Na semana da defesa do TCC coincidiu de eu estar em check-up de saúde, quase faço anualmente, às vezes demora um pouco mais (pela natural chatice que é!), e ao tempo em que lia os ajustes finais no texto do trabalho me encontrei passando algumas horas em clínicas da cidade. Nas salas de espera lá estava o infeliz do barulho a atazanar minha paciência!
A ida a uma clínica médica é uma experiência que gera ansiedade, portanto, já deixa a pessoa fora do equilíbrio emocional! Se for apenas o check-up de rotina a expectativa é que corra tudo bem quanto aos resultados, mas, eis que os exames podem detectar alguma coisa, e aí, da ansiedade pelas boas noticias sua felicidade pode descer ladeira abaixo!
Para um sociobiólogo treinado é também uma experiência socioantropológica sobre o Brasil, pois nas horas que passei nas clínicas eu vi o impacto terrível da deficiência da estrutura educacional (sociologia) se expressando nos comportamentos cotidianos (antropologia) das pessoas, principalmente nos ambientes compartilhados, como salas de espera de clínicas médicas. É um festival de falta de compostura!
Pela ansiedade de se dirigir a um check-up, minimamente se desejaria de uma sala de espera médica a sobriedade e a tranquilidade que o momento exige. Imaginem alguém que já está em tratamento de uma doença, como o câncer, ou de um problema cardiovascular! Até por humanidade essas pessoas merecem um ambiente acolhedor, no qual se sobressaia o silêncio e a paz!
Abram seu celular e digitem no Google “compostura significado”, aparecerá: “2. modo de ser, de estar, de agir, o que revela sobriedade, educação, comedimento.” E ainda traz um exemplo: “Ter compostura para se apresentar em sociedade.” Bem, infelizmente é tudo o que falta nas salas de espera!

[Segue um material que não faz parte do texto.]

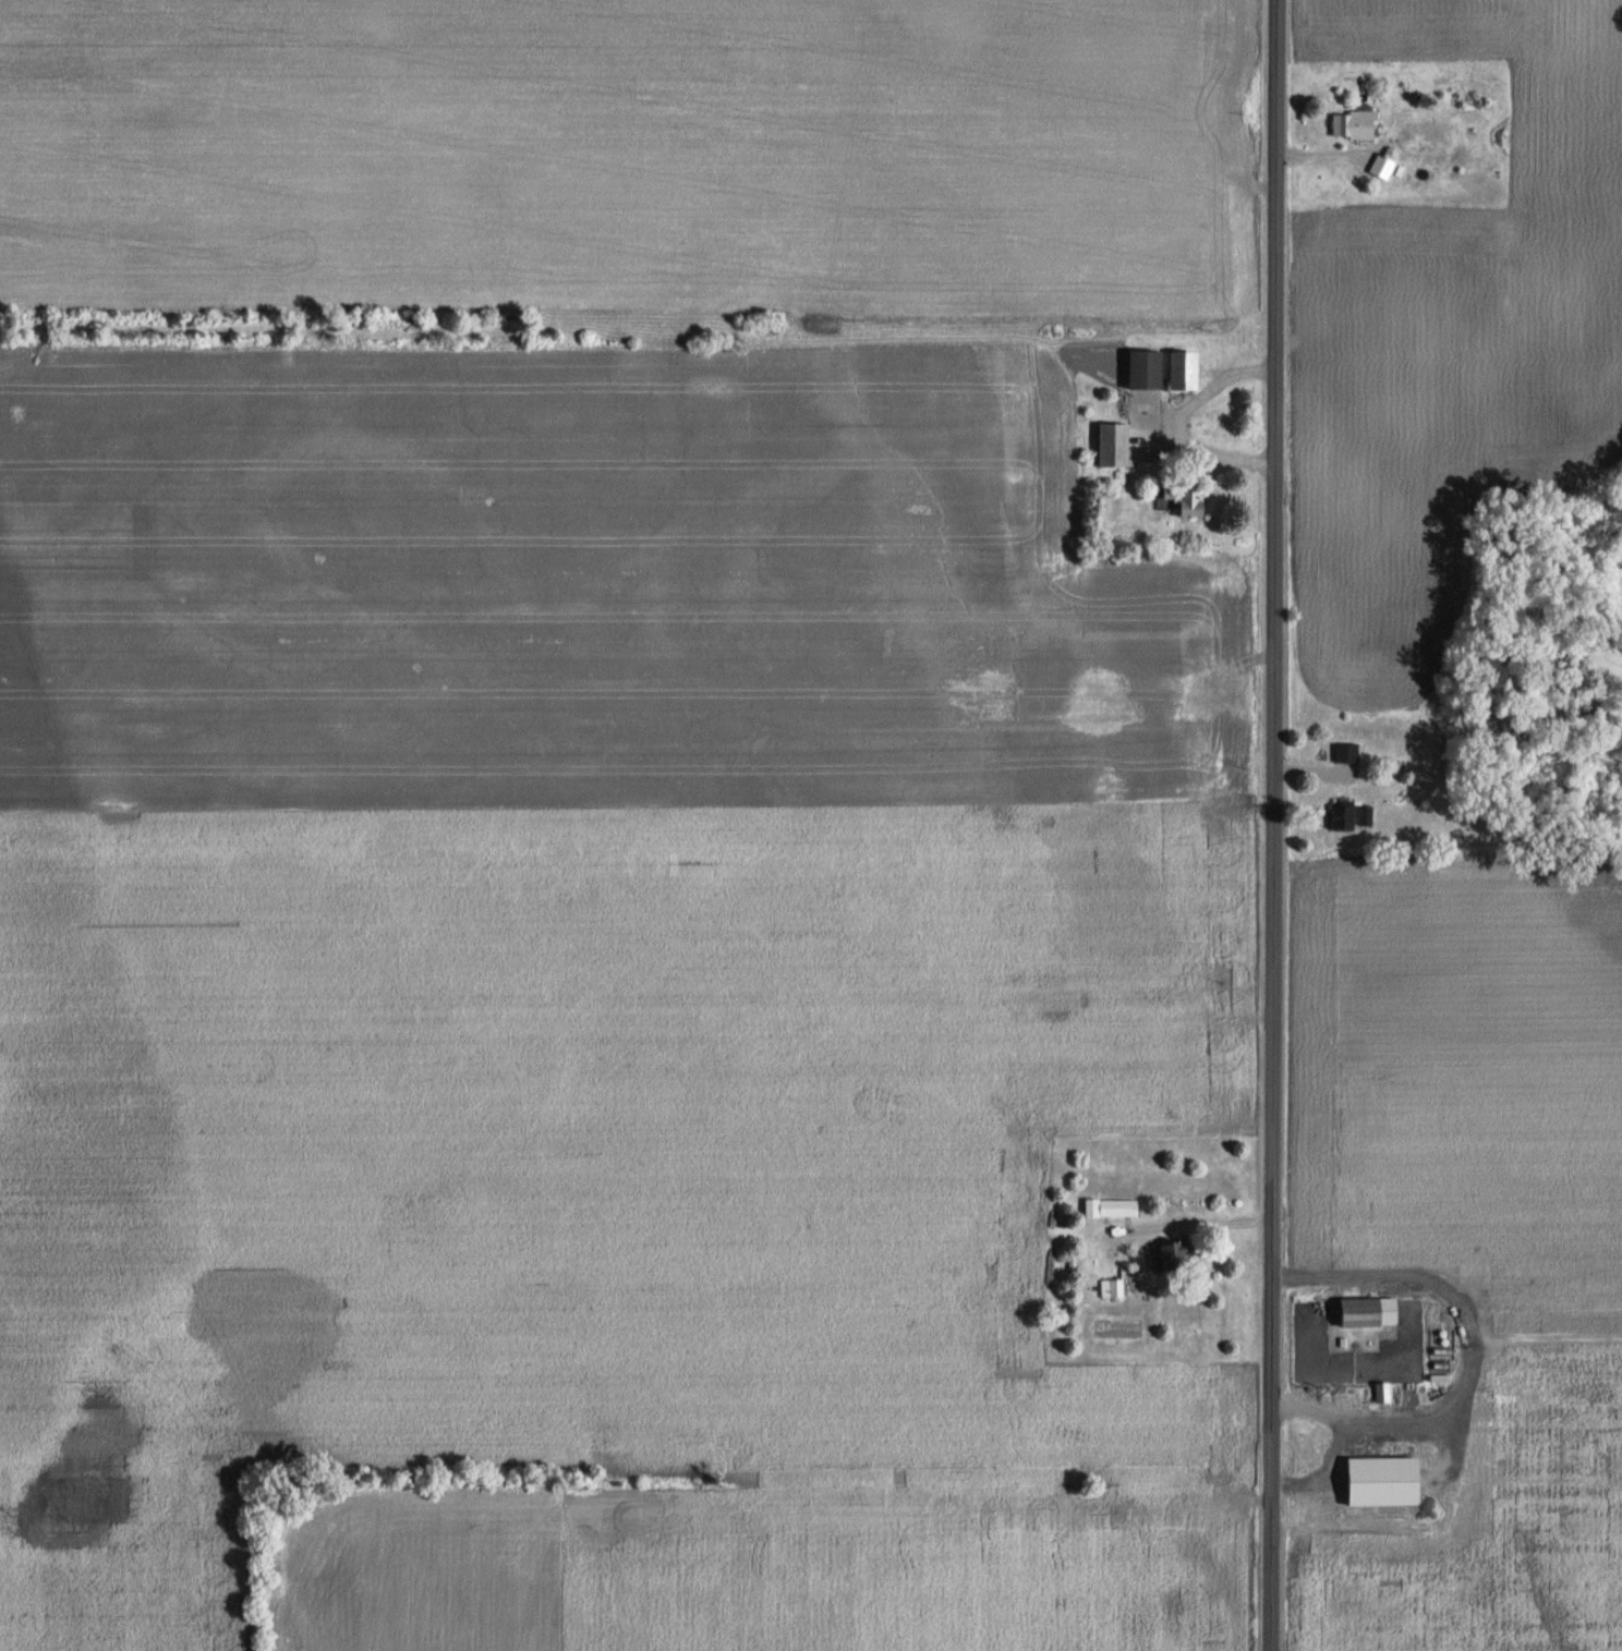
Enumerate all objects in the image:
building: (1354, 125)
building: (1382, 167)
building: (1146, 369)
building: (1186, 369)
building: (1115, 444)
building: (1190, 500)
building: (1347, 753)
building: (1351, 815)
road: (1274, 825)
building: (1112, 1206)
road: (1207, 1221)
building: (1167, 1255)
building: (1105, 1287)
building: (1371, 1311)
building: (1383, 1392)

Por que diabos alguém vai numa clínica levando a família toda?! Criança de colo (que em breve começa a berrar e chorar!); menino pequeno rolando no chão e correndo nos corredores, gritando, ou jogando jogos eletrônicos com o volume nas alturas?! Só falta o cachorro e o papagaio! Uma amiga ponderou que quem assim age talvez não tenha com quem deixar as crianças, no entanto, um amigo, dono de hospital lembrou que quando vai a shows musicais rapidamente encontra com quem deixá-los!
Por que alguém acha que numa sala de espera médica as outras pessoas devem ouvir suas conversas ao celular, como se estivesse no recôndito de sua casa, tal o tom elevado da voz?! Expõe sua vida privada com se fosse de interesse publico!

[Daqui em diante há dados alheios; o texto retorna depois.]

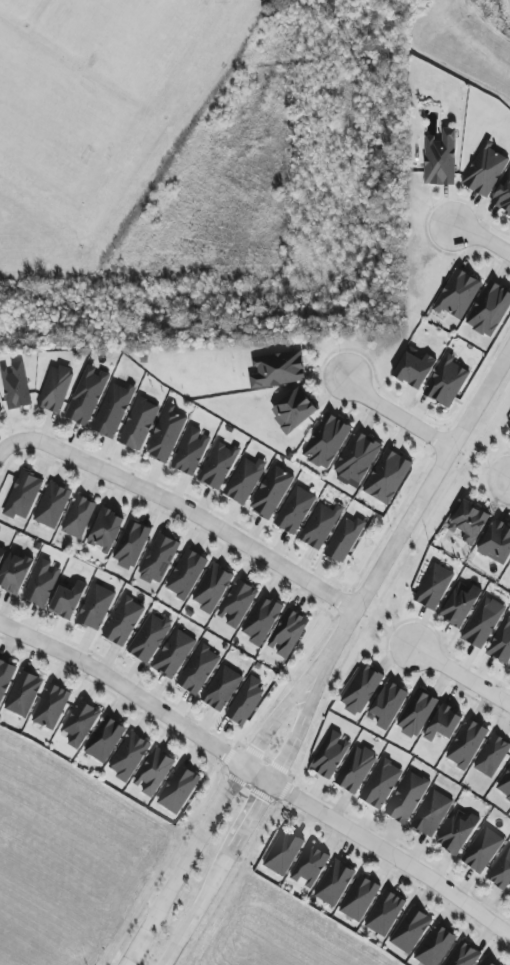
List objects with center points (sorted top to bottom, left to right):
building: (440, 158)
building: (485, 172)
building: (503, 195)
road: (480, 237)
park: (508, 238)
building: (458, 294)
building: (490, 310)
building: (415, 368)
building: (278, 369)
building: (447, 381)
building: (16, 385)
building: (56, 389)
building: (87, 396)
building: (0, 409)
building: (113, 410)
building: (294, 410)
road: (395, 414)
building: (139, 424)
building: (509, 430)
building: (166, 435)
building: (326, 440)
road: (10, 443)
building: (191, 451)
building: (357, 460)
building: (219, 465)
building: (387, 477)
building: (245, 480)
building: (271, 492)
road: (423, 493)
building: (23, 495)
building: (52, 505)
building: (295, 510)
road: (194, 515)
building: (79, 517)
building: (468, 522)
building: (320, 525)
building: (106, 530)
building: (344, 540)
building: (497, 543)
building: (131, 545)
building: (1, 554)
building: (159, 558)
building: (509, 571)
building: (15, 573)
building: (186, 574)
building: (42, 583)
building: (434, 587)
building: (212, 588)
building: (67, 600)
building: (237, 604)
building: (460, 604)
building: (96, 607)
building: (261, 620)
building: (123, 621)
building: (483, 622)
building: (288, 633)
building: (150, 637)
building: (501, 643)
building: (174, 654)
building: (199, 669)
road: (461, 673)
building: (5, 678)
building: (221, 688)
building: (361, 689)
building: (23, 694)
building: (246, 701)
building: (387, 705)
building: (51, 706)
building: (416, 713)
building: (443, 723)
building: (80, 724)
building: (106, 740)
building: (467, 744)
building: (330, 755)
building: (129, 756)
building: (493, 756)
building: (356, 769)
building: (154, 772)
road: (258, 774)
building: (381, 784)
building: (505, 785)
building: (179, 790)
building: (407, 797)
road: (225, 799)
road: (256, 806)
building: (432, 814)
building: (458, 832)
building: (483, 850)
building: (284, 853)
building: (310, 866)
building: (501, 872)
building: (335, 883)
building: (360, 898)
building: (385, 913)
building: (411, 930)
building: (436, 946)
building: (463, 955)
building: (487, 962)

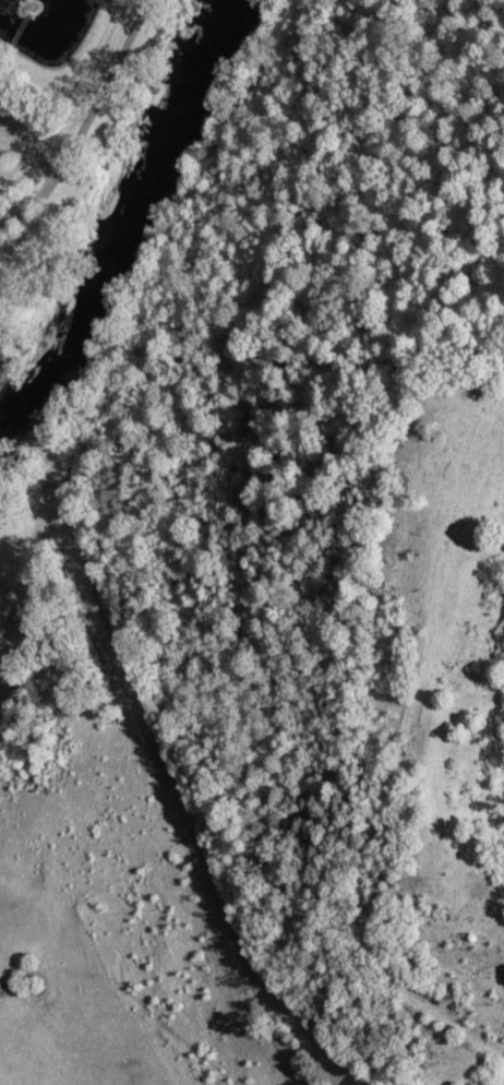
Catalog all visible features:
road: (84, 122)
road: (28, 145)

Por que alguém imagina que o seu gosto musical deve ser compartilhado com todos ao redor numa sala de espera médica, submetendo as pessoas a ouvirem Genival Lacerda às 9:00 da manhã de uma terça-feira?! Fico imaginado se quem assim procede desconhece a existência civilizatória dos fones de ouvido!

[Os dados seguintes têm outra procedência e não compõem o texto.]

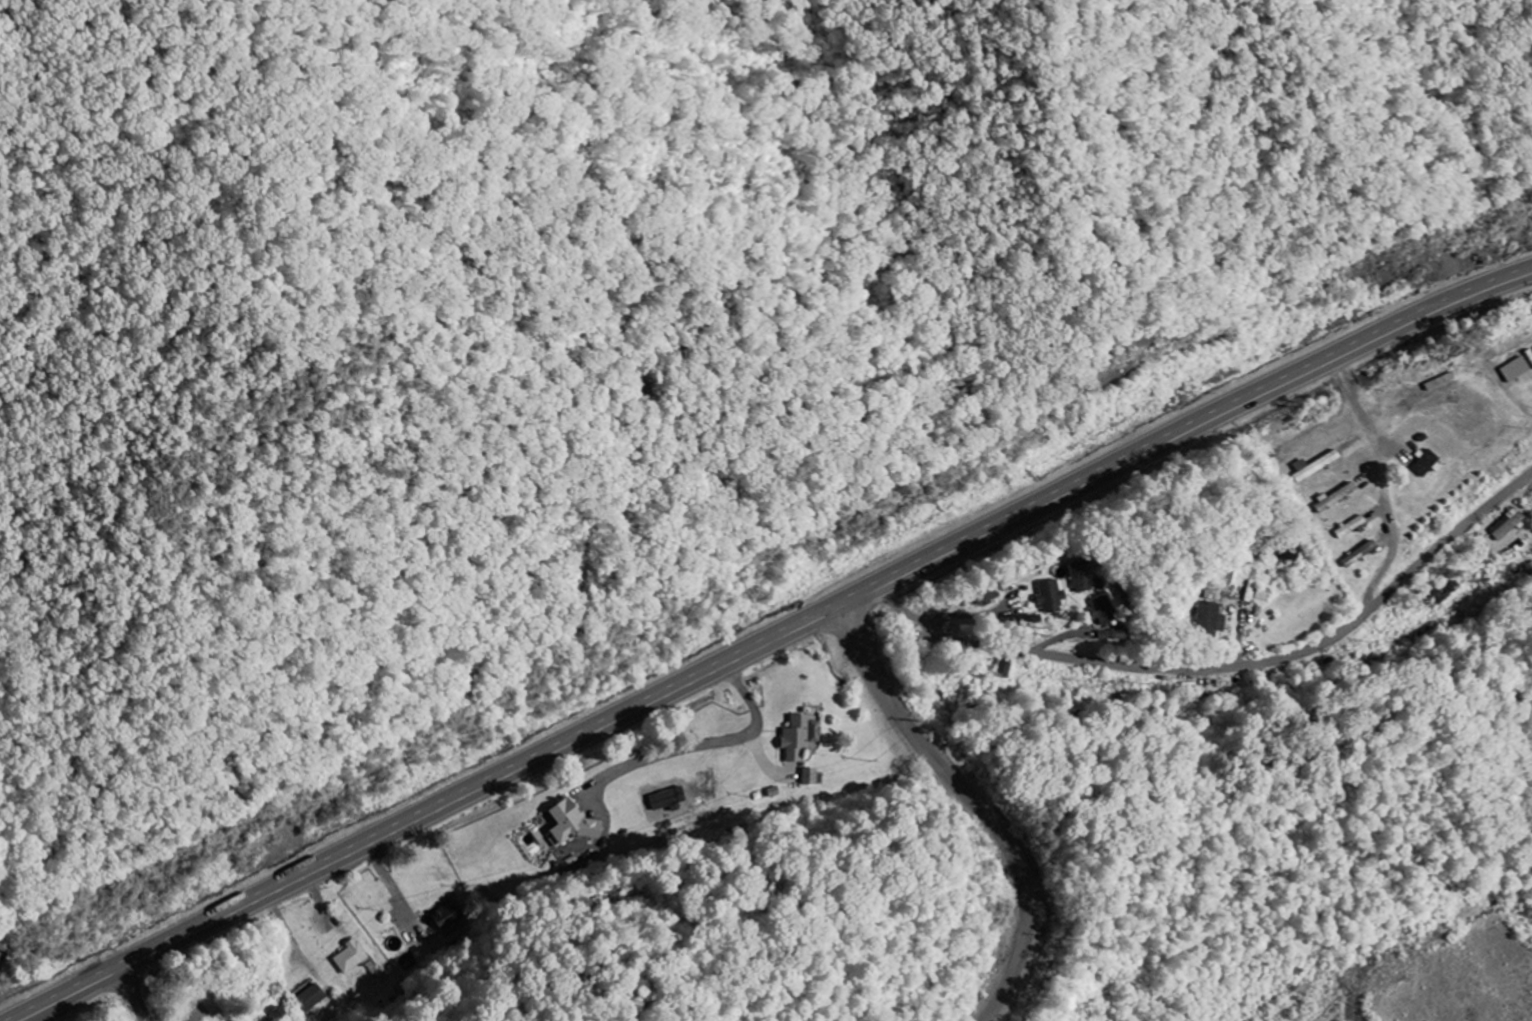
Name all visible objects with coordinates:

Finalmente! A não ser para determinados tipos de exames, com urologistas ou ginecologistas, nos quais a bermuda para os homens e os vestidos para as mulheres são mais adequados, por que as pessoas se vestem ou como se fossem para uma feira, daquelas bem bregas, ou como se fossem para uma noitada juvenil?! Homens com os famigerados bonés, bermudas horrorosas e chinelos de borracha e o pior, já coroas! Mulheres com as costas nuas, saias curtas e decotes profundos... vi uma fazendo self (de bico, até hoje não sei o que isso significa!) no corredor que leva a Quimioterapia!!!
Felizmente, o período do check-up terminou e sobrevivi a este purgatório, esperando que as administrações das clínicas, para o bem dos seus clientes, adotem a prática saudável de regularmente, pelo sistema de comunicação, reiterar o pedido de uso dos fones de ouvido para quem usa celular; ou que coloquem avisos nas paredes, elegantemente bem compostos, recomendando o civilizado silêncio, principalmente em respeito aos clientes que se tornaram pacientes!